Lifting The Lid On Hiv And Aids

Tuberculosis Part two

Taking several drugs does a better job of killing all of the bacteria and is more likely to prevent them from becoming resistant to the drugs. Careful adherence to the treatment schedule is necessary to prevent the development of resistance.

To ensure thorough treatment, it is often recommended that the patient takes his or her pills in the presence of someone who can supervise the therapy. This approach is called DOTS (directly observed treatment, short course). DOTS cures tuberculosis in 95 percent of cases. The Malawi National TB Control Programme has been implementing DOTS (the internationally recommended strategy for TB control) for two decades, achieving nationwide coverage.

The 2009 WHO guidelines recommend antiretroviral treatment for everyone with TB regardless of CD4 count, with antiretroviral therapy to be initiated soon after TB treatment. Antiretroviral therapy also reduces the incidence of TB at a population level among people living with HIV when a high level of access is achieved. A study in a South African township has shown that within three years of the introduction of ART, new TB cases fell by 60 percent among people with HIV.

In some settings, preventive treatment or ‘prophylaxis’ is also given to people with HIV who live or work in situations where exposure to tuberculosis is common. Examples include healthcare workers, caregivers and household contacts of people with active tuberculosis, miners and prisoners. Although prophylaxis can eliminate latent tuberculosis infection, it does not prevent a new infection.

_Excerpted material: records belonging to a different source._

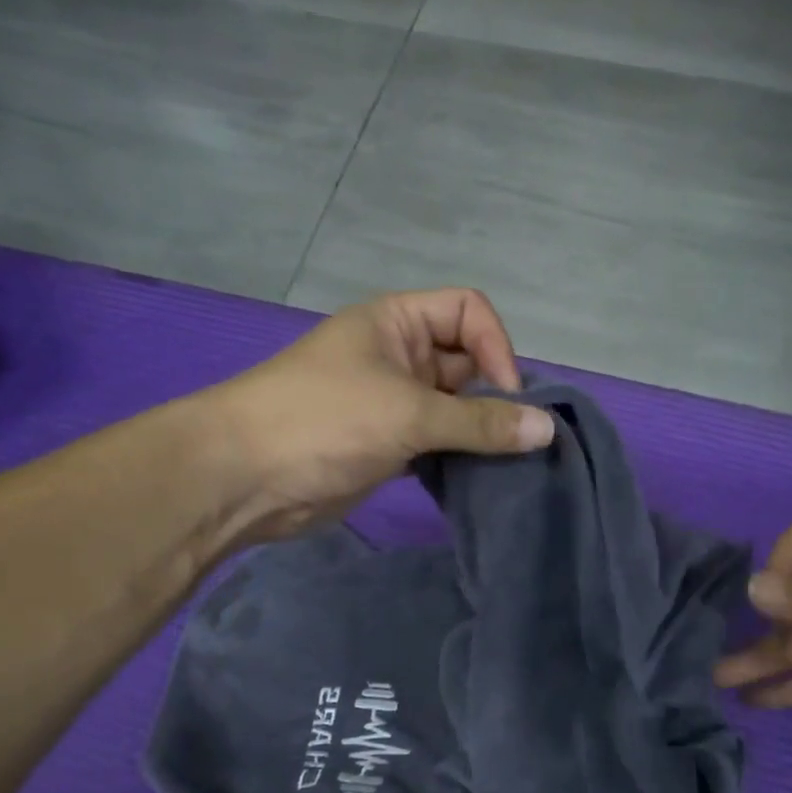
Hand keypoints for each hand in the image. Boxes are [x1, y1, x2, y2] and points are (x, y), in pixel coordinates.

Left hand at [215, 287, 554, 540]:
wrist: (244, 477)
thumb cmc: (325, 420)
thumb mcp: (409, 413)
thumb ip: (481, 422)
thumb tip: (547, 428)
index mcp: (397, 322)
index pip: (468, 312)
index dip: (497, 347)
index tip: (508, 397)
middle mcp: (398, 356)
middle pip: (468, 362)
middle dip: (496, 397)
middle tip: (519, 440)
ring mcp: (392, 403)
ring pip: (455, 409)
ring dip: (481, 434)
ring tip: (508, 464)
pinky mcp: (388, 445)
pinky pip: (438, 443)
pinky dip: (459, 458)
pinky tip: (479, 481)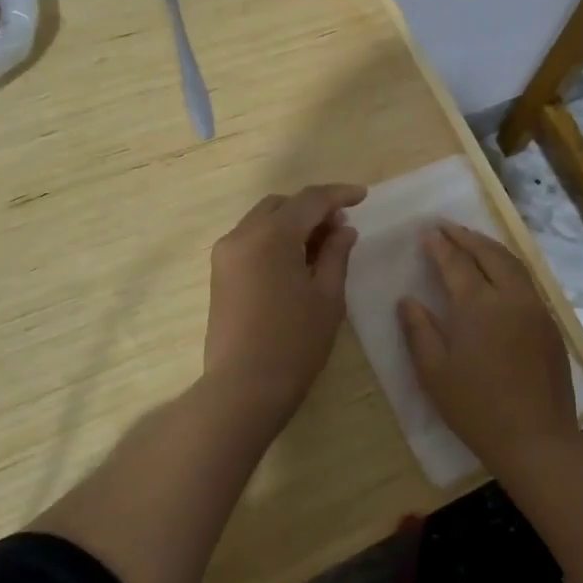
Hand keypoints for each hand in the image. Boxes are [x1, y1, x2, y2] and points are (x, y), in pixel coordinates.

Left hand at [204, 183, 367, 420]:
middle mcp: (242, 234)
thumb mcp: (327, 297)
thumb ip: (336, 254)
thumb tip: (343, 229)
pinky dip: (275, 239)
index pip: (310, 200)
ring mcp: (226, 254)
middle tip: (340, 227)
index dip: (339, 194)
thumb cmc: (294, 342)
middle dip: (313, 208)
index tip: (363, 196)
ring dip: (292, 223)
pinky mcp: (219, 273)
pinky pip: (251, 240)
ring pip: (263, 220)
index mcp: (271, 235)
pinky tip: (296, 262)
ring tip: (321, 246)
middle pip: (282, 205)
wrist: (242, 388)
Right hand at [399, 222, 576, 468]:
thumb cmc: (475, 407)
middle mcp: (510, 296)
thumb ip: (418, 330)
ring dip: (489, 246)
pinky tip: (498, 271)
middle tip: (446, 226)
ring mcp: (534, 308)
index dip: (440, 246)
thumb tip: (407, 300)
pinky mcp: (549, 323)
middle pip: (488, 253)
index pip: (456, 263)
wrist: (535, 438)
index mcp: (478, 305)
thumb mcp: (433, 372)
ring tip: (471, 239)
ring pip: (513, 263)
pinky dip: (508, 264)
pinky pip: (526, 280)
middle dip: (466, 236)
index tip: (427, 232)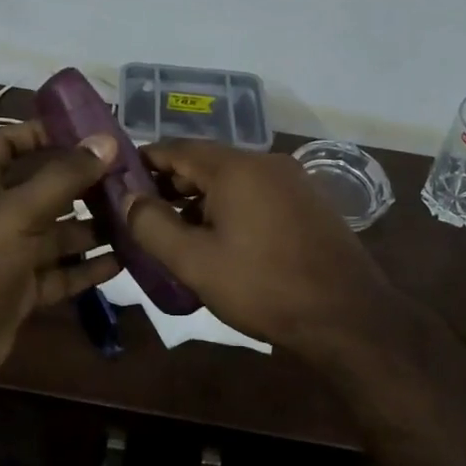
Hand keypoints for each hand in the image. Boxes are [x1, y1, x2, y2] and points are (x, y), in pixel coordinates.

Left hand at [0, 120, 122, 388]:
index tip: (78, 131)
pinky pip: (62, 272)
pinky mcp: (24, 289)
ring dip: (92, 226)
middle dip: (80, 184)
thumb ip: (65, 176)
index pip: (4, 144)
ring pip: (57, 233)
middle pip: (42, 189)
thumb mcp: (20, 210)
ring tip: (134, 217)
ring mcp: (10, 254)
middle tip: (125, 176)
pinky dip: (88, 267)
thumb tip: (107, 141)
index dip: (35, 133)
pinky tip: (124, 259)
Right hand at [125, 139, 397, 365]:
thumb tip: (127, 198)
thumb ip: (152, 225)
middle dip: (170, 185)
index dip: (144, 162)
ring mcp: (291, 181)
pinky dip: (230, 207)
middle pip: (205, 162)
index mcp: (235, 167)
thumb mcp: (195, 262)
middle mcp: (265, 162)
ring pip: (232, 180)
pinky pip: (256, 194)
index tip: (118, 181)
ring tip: (175, 232)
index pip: (176, 149)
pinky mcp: (308, 203)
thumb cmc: (263, 287)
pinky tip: (220, 240)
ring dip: (200, 199)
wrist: (347, 316)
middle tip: (142, 214)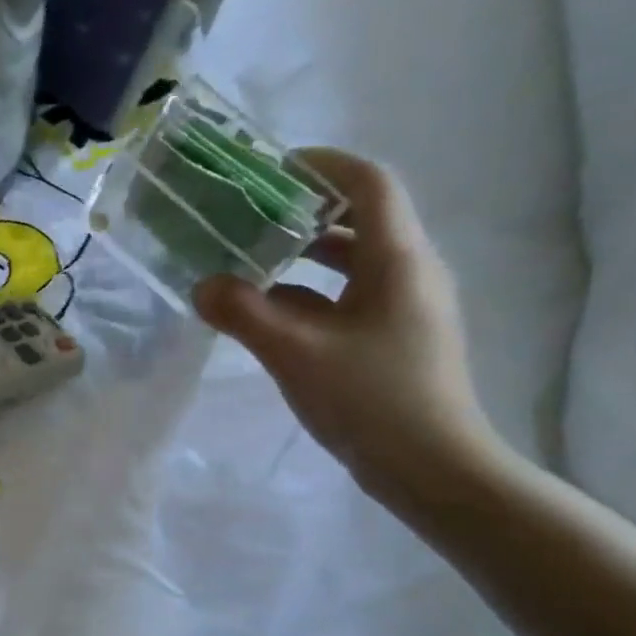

When a strain of tuberculosis bacteria is resistant to two or more ‘first-line’ antibiotic drugs it is called multi-drug resistant TB or MDR-TB. When it is resistant to three or more ‘second-line’ antibiotics as well, it is classed as extreme drug resistant tuberculosis, or XDR-TB. Drug resistance usually arises when tuberculosis patients do not or cannot take their medicine as prescribed, and drug-resistant mutations of the bacteria are allowed to replicate. People can also catch MDR and XDR-TB from others.

Although HIV infection does not of itself increase the chance of drug resistance occurring, both MDR-TB and XDR-TB are very serious threats to HIV positive people, whose weakened immune systems render them unlikely to fight off tuberculosis naturally. Some 872 cases of MDR-TB were reported in 2007 in Malawi, but extensively drug-resistant (XDR) TB has not yet been reported.